De bouw van het Saeftinghedok in de Waaslandhaven is naast de fel gecontesteerde Oosterweelverbinding, een van de prestigieuze
infrastructuurwerken die voor de haven van Antwerpen in het verschiet liggen.
Met de ontwikkelingszone Saeftinghe wil men de
laatst mogelijke geografische uitbreiding van de haven van Antwerpen
doorvoeren. Het gaat om een oppervlakte van ongeveer 1.600 hectare, zo'n
3.000 voetbalvelden.
Voor de bouw ervan moeten de woonzone Doel en een stuk natuurgebied plaats
ruimen. Tegen 2015 wil men een groot deel van het nieuwe dok operationeel
maken. Ondertussen loopt er alvast al een bevraging in de privésector en
wordt er reclame gemaakt tot in de Wall Street Journal.
Verschillende haveninstanties met havenschepen Marc Van Peel (CD&V) op
kop maken hun borst al nat voor het succes dat het Saeftinghedok
zal opleveren. Het zou niet alleen de concurrentiepositie van de haven van
Antwerpen versterken. Er worden ook 25.000 banen beloofd.
Het is vooral met deze laatste belofte dat men de harten van de vakbonden en
de mensen tracht te veroveren.
Met geld smijten in de tijden van crisis. Er zijn redenen genoeg om de
bouwplannen rond het Saeftinghedok voorgoed in de
koelkast te stoppen.
In de eerste plaats zijn de bouwplannen op de vooravond van aangekondigde
besparingen financiële waanzin. Voor de haven van Antwerpen worden er
verschillende infrastructuurwerken en renovatiewerken gepland. Het
kostenplaatje daarvan bedraagt meer dan 100 miljard euro. De werkelijke
kostprijs bij de eerste bouwfase van het Saeftinghedok
wordt daarbij alleen al geraamd op meer dan 4,5 miljard euro. Desalniettemin
durft de Vlaamse Havenvereniging van de Vlaamse regering voldoende middelen
te vragen om al die projecten te kunnen uitvoeren. Een te lange spreiding in
de tijd wegens budgettaire beperkingen is voor haar onaanvaardbaar.
In de naam van mensen en cultuur: Doel moet blijvenDe
bouwplannen vormen ook een sociaal-culturele bedreiging.

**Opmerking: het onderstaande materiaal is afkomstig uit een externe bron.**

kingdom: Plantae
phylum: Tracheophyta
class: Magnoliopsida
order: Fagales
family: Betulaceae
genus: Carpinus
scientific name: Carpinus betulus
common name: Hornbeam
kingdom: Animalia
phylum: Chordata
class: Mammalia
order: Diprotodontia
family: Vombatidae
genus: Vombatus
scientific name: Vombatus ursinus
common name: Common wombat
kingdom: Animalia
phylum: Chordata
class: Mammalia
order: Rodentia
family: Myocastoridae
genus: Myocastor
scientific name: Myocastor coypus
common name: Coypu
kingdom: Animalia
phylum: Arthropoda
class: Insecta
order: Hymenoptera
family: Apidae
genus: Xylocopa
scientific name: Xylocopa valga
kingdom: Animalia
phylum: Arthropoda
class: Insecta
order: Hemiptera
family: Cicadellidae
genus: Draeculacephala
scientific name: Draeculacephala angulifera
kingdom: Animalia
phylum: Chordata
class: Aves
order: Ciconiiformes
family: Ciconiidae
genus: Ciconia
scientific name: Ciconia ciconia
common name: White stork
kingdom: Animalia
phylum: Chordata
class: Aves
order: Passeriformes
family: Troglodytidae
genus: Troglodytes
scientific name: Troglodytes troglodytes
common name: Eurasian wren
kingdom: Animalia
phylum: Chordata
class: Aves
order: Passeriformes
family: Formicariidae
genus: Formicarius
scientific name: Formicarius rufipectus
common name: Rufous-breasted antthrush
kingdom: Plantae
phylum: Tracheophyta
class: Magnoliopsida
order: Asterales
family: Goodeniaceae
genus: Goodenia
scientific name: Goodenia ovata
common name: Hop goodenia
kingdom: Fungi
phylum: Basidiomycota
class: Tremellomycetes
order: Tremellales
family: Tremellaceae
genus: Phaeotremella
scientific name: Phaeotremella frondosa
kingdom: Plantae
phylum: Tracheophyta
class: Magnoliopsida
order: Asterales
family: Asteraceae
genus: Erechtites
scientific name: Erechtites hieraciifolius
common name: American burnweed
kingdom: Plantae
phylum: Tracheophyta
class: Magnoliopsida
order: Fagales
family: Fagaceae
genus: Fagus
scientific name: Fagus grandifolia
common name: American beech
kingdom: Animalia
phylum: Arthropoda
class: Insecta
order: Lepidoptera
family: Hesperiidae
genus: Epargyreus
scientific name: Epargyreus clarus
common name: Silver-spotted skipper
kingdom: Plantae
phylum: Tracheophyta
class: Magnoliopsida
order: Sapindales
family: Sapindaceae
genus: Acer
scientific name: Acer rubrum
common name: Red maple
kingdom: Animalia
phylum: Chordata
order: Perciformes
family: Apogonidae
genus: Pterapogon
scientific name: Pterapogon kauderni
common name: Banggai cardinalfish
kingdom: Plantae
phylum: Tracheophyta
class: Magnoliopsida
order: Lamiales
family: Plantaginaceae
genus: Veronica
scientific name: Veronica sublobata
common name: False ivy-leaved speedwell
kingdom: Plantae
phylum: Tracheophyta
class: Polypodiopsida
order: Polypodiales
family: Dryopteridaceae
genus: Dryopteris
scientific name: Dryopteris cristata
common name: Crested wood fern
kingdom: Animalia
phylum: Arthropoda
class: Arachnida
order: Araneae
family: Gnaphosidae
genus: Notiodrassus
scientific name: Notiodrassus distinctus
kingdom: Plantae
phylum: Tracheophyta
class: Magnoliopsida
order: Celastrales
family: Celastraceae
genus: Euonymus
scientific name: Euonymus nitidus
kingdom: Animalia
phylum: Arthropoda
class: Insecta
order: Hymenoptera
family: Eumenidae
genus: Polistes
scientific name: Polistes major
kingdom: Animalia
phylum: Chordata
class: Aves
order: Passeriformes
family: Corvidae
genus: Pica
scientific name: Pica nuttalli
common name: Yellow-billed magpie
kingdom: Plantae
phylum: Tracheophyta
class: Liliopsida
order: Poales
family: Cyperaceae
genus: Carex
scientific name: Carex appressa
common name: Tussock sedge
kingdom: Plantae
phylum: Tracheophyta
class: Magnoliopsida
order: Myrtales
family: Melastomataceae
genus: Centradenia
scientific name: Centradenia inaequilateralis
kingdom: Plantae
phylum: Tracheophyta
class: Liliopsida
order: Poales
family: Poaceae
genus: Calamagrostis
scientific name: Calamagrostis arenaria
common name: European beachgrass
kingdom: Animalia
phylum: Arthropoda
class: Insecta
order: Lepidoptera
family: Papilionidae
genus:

Als het Saeftinghedok er komt, dan zullen de woonzone Doel en een
stuk natuurgebied moeten verdwijnen. De actiegroep Doel 2020 ziet de bouw van
het dok helemaal niet zitten. Doel staat immers op het gewestplan nog steeds
ingekleurd als een woonzone en niet als een te exploiteren industriegebied.
Doel is weliswaar een bouwvallig polderdorp, maar het kan net zoals Lillo-fort heropleven.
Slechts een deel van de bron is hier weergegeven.